PASSAGE SHOWN ->
-- Begin --

Lovett has given a different argument to prove that the sum of Naor-Naor generators is pseudorandom for low-degree polynomials. His analysis also breaks down in two cases, but the cases are defined based on the largest Fourier coefficient of the polynomial, rather than based on its Gowers uniformity. (Thus, his analysis does not differ from the Bogdanov-Viola analysis for quadratic polynomials, because the dimension-2 Gowers uniformity measures the largest Fourier coefficient, but it differs when d\geq 3.) Lovett’s analysis only shows that X_1 +\cdots + X_{2^{d-1}} is pseudorandom for degree-d polynomials, where X_1,\ldots,X_{2^{d-1}} are 2^{d-1} independent Naor-Naor generators, compared to the d that would have sufficed in the conjectural analysis of Bogdanov and Viola.

-- End --

PROVIDED RECORDS ->
-- Begin --

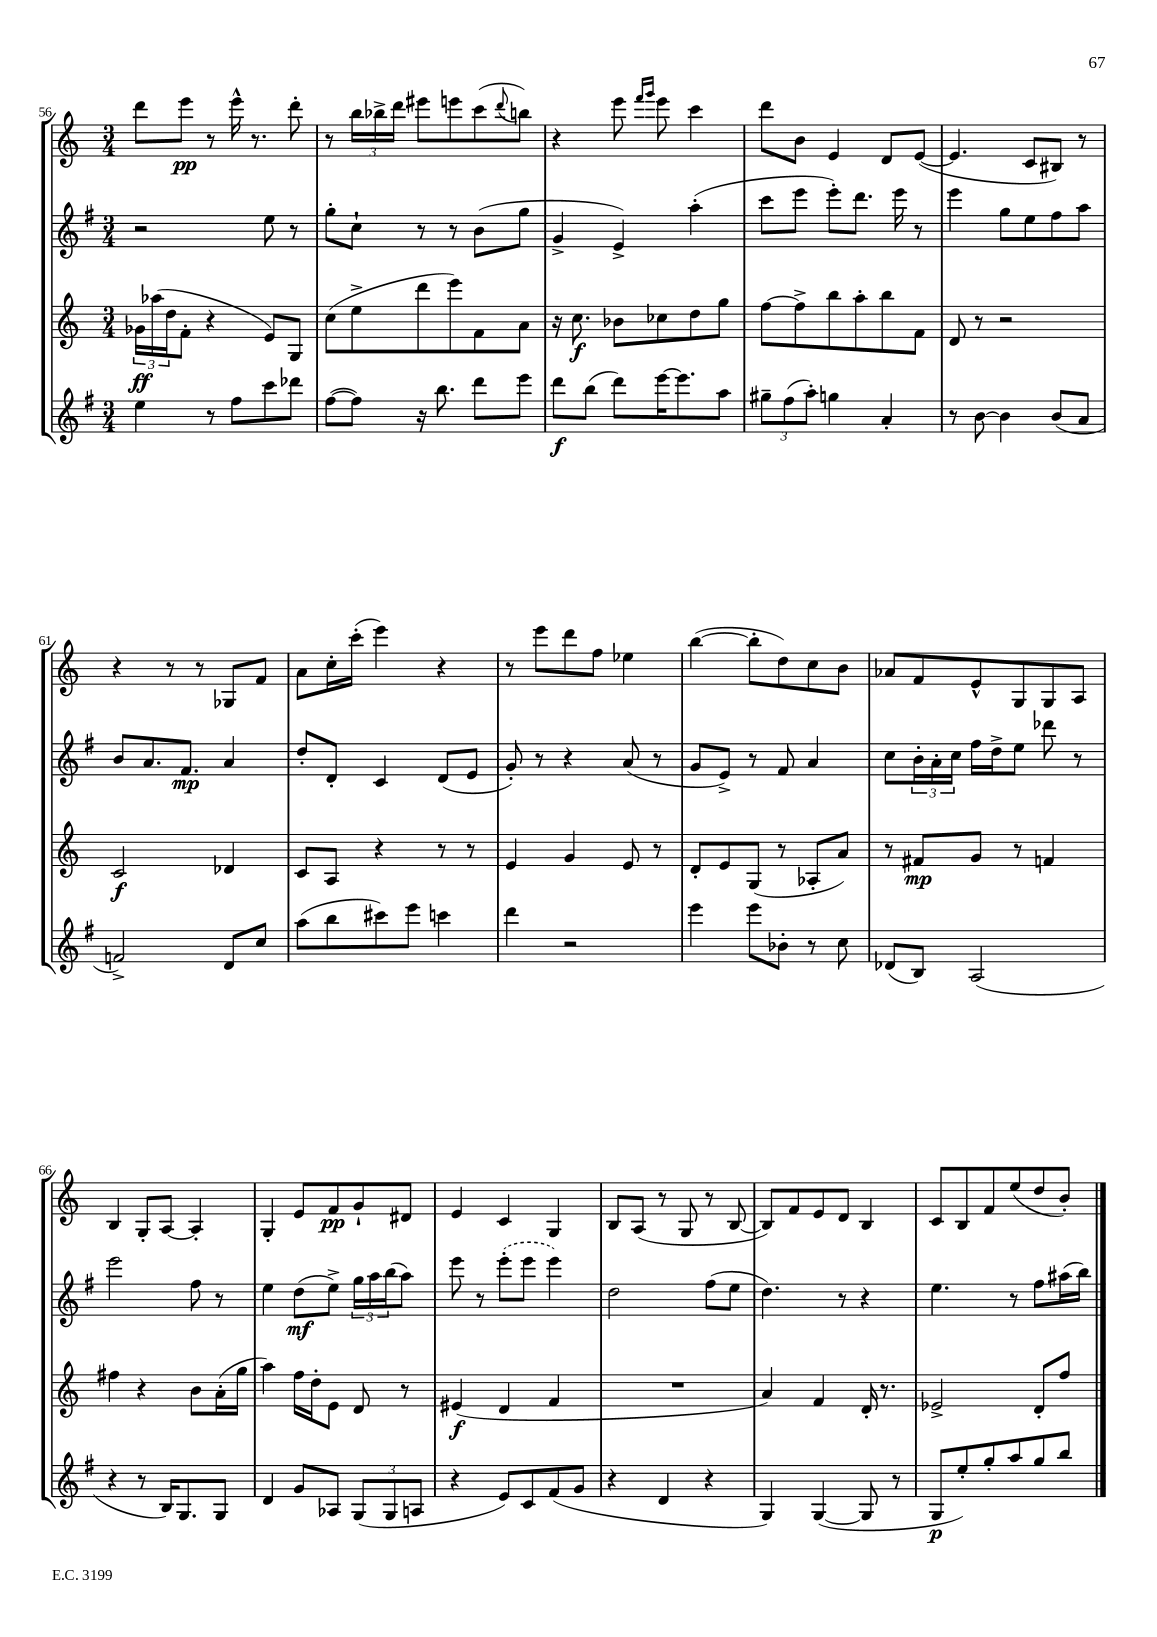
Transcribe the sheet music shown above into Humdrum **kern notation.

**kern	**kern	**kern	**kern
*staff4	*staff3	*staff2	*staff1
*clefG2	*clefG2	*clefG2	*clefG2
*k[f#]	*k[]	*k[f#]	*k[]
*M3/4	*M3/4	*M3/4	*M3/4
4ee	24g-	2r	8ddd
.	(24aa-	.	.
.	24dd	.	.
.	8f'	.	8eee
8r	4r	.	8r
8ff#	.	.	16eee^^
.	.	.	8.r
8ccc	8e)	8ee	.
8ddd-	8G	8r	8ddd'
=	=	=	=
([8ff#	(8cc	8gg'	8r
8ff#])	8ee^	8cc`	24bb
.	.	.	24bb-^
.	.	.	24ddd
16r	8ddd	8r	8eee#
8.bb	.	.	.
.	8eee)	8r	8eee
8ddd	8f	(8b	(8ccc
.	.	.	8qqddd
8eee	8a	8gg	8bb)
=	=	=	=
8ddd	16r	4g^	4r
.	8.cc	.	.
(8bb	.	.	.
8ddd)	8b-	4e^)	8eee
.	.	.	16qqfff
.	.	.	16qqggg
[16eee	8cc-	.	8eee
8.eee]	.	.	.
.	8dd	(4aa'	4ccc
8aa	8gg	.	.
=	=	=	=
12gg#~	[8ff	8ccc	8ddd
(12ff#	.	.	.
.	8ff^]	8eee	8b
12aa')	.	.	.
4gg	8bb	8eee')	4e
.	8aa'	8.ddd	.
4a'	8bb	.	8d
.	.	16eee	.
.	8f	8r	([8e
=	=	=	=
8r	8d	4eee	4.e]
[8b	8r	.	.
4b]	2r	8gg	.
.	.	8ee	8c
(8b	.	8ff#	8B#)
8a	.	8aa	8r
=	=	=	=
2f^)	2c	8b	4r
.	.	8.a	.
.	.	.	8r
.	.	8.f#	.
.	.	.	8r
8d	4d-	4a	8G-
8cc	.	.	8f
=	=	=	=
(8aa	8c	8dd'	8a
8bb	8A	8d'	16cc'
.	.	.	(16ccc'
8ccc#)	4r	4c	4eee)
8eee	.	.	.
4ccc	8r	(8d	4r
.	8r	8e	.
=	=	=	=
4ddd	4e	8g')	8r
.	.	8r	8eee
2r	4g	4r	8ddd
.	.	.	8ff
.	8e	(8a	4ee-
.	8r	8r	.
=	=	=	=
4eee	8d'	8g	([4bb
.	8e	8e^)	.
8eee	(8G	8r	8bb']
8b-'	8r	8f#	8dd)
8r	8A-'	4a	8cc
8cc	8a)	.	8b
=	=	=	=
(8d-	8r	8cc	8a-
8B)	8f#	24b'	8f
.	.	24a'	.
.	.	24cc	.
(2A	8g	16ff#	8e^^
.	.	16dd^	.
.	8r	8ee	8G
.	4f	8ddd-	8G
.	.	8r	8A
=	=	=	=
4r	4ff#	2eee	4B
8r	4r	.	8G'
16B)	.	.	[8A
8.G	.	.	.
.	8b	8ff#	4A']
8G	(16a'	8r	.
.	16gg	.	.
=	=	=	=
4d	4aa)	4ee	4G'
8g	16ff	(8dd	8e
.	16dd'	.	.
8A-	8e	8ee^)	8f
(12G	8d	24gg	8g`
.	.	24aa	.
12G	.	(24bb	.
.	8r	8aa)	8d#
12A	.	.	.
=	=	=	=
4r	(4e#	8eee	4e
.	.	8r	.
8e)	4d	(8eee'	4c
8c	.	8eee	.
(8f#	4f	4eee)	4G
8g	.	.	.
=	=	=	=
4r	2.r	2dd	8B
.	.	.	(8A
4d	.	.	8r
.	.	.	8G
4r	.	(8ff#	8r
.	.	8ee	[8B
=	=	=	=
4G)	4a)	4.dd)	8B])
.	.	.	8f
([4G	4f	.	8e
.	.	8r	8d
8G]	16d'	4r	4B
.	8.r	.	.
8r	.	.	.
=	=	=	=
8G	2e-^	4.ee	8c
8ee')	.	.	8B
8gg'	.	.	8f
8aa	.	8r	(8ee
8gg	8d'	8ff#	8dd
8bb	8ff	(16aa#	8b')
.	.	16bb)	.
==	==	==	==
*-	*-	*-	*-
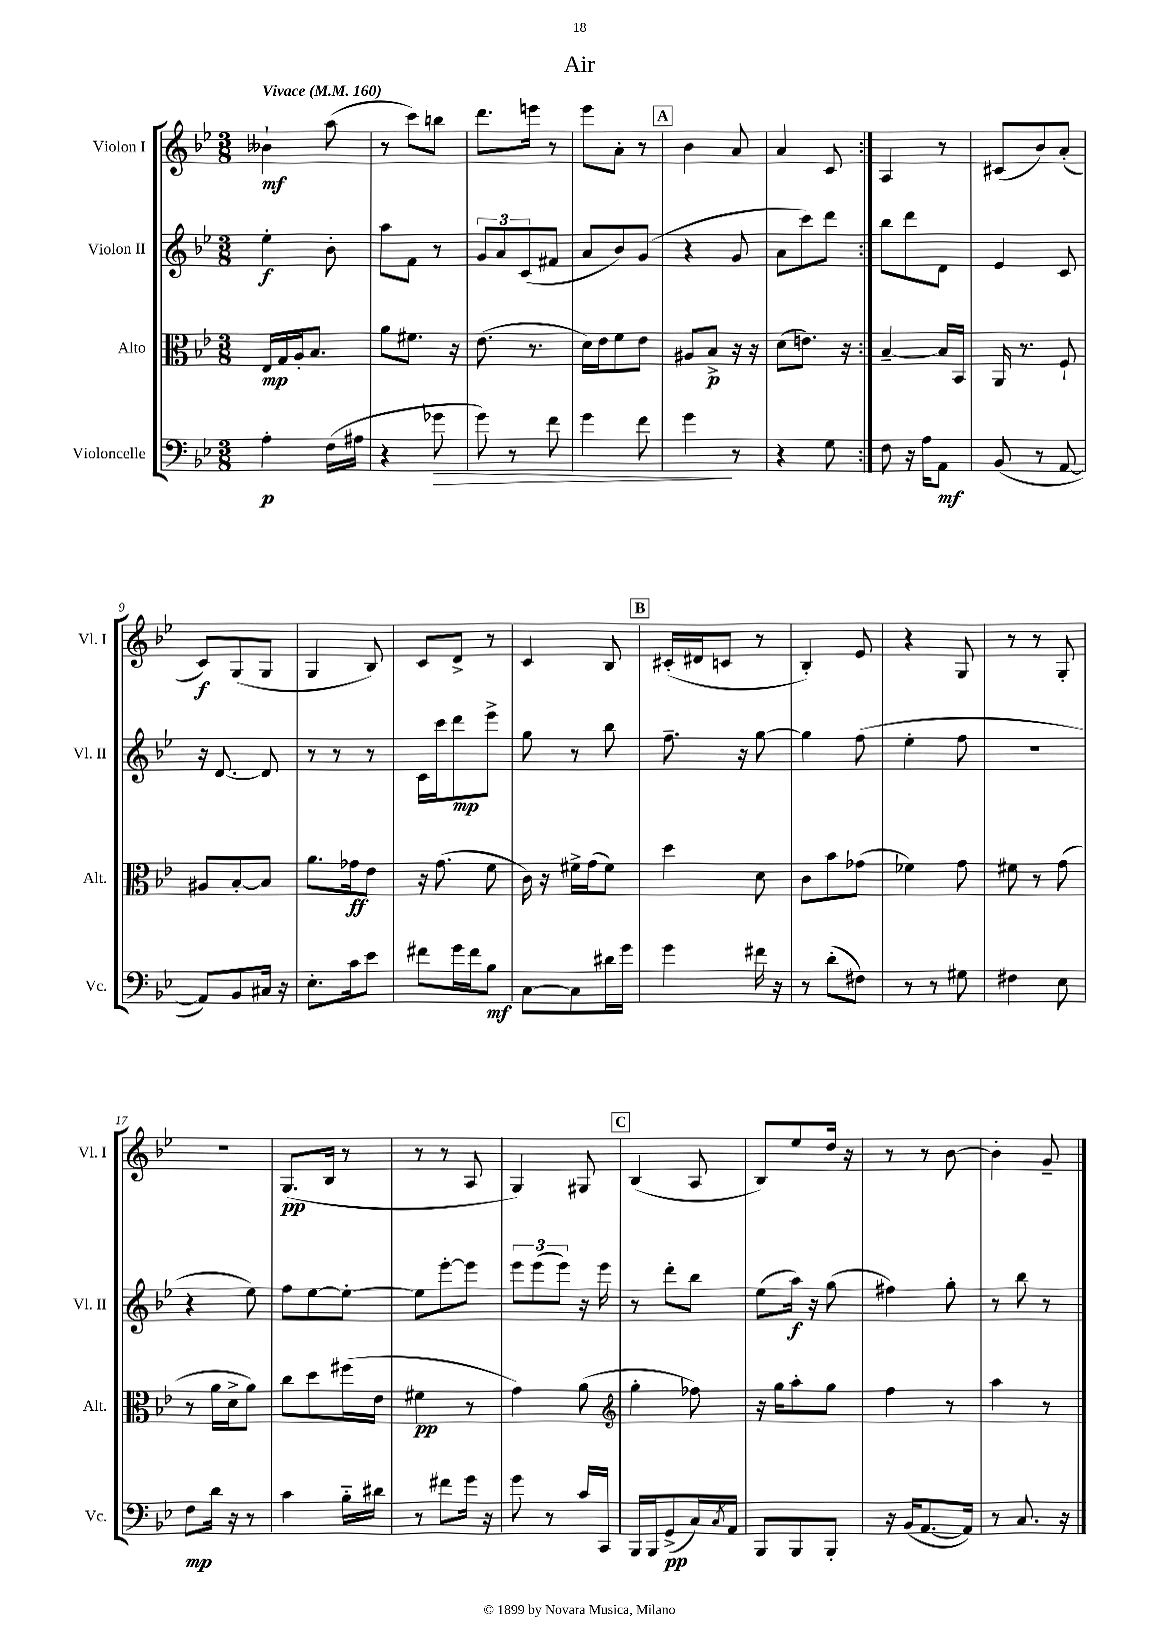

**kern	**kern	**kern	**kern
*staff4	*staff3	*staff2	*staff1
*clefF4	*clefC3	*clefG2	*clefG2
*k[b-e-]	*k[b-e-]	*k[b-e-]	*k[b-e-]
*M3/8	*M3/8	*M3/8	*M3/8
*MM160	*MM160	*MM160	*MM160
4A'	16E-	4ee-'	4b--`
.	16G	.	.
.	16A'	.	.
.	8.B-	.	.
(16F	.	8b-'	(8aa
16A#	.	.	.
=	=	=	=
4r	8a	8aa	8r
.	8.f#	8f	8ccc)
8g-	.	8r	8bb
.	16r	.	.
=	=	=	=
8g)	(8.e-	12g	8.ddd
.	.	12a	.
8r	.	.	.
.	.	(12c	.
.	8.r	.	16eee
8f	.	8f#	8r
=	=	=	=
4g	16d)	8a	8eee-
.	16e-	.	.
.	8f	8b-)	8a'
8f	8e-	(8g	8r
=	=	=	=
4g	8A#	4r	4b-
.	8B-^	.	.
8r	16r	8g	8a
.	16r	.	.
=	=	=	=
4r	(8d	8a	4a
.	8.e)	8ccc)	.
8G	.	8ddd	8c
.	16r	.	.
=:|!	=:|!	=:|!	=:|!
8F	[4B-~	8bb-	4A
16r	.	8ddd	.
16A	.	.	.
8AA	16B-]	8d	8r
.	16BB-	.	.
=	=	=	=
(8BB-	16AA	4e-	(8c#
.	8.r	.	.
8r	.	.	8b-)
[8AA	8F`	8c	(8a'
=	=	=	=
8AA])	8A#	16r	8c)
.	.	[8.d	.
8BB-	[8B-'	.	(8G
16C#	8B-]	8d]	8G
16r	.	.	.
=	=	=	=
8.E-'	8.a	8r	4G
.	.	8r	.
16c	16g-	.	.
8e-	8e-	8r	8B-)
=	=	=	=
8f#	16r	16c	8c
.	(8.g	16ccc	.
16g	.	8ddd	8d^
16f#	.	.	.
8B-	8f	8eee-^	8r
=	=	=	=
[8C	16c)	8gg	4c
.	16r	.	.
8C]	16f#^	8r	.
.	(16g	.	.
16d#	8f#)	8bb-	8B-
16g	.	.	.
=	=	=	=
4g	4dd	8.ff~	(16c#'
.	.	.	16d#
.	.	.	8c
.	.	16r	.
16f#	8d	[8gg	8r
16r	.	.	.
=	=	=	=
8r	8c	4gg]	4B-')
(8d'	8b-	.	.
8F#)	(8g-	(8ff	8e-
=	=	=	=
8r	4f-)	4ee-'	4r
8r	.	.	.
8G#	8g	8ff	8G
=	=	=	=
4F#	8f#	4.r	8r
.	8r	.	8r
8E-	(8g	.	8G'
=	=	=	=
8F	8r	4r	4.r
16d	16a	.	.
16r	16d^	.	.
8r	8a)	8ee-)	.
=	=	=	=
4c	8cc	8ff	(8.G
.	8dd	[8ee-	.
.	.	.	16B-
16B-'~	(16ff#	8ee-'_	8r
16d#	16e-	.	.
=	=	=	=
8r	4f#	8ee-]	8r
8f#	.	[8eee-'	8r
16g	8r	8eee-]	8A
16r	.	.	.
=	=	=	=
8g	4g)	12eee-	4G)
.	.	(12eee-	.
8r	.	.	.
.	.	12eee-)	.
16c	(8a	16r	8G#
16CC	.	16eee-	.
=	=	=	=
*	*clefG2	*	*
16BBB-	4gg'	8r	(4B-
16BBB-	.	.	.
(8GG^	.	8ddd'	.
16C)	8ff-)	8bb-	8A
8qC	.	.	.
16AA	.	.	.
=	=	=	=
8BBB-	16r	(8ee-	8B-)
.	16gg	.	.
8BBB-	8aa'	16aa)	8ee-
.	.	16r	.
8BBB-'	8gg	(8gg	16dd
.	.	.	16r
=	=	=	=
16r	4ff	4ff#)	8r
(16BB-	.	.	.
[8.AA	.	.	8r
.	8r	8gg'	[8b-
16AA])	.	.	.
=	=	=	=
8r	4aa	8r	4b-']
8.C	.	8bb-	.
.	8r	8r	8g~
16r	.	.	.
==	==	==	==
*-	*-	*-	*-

-- End --

DIRECTIONS ->
(1) Answer these from the passage on Naor-Naor generators:
(a) What are the two cases in Lovett's analysis based on?
(b) What does the dimension-2 Gowers uniformity measure?
(c) How many independent Naor-Naor generators must be summed in Lovett's analysis for degree-d polynomials?
(2) Extend the passage on Naor-Naor generators with the text that would come after its final sentence.
The records were drawn from a separate source.

OUTPUTS BY TASK ->
(1)
(a) The largest Fourier coefficient of the polynomial.
(b) The largest Fourier coefficient.
(c) 2^{d-1}, compared to the d that would have sufficed in the conjectural analysis of Bogdanov and Viola.

(2)
The last word on this problem (for now) is this paper by Viola, where he shows that the sum of d independent Naor-Naor generators is indeed pseudorandom for degree-d polynomials.

Again, there is a case analysis, but this time the cases depend on whether or not Pr [p(U)=1] \approx \frac 12.

If p(U) is noticeably biased (this corresponds to a small k in the quadratic model case), then it follows from the previous Bogdanov-Viola analysis that a distribution that is pseudorandom against degree d-1 polynomials will also be pseudorandom against p.

The other case is when p(U) is nearly unbiased, and we want to show
that p(X_1+\ldots +X_d) is nearly unbiased. Note how weak is the assumption, compared to the assumption that p has small dimension-d Gowers norm (in Bogdanov-Viola) or that all Fourier coefficients of p are small (in Lovett). The same three tools that work in the quadratic case, however, work here too, in a surprisingly short proof.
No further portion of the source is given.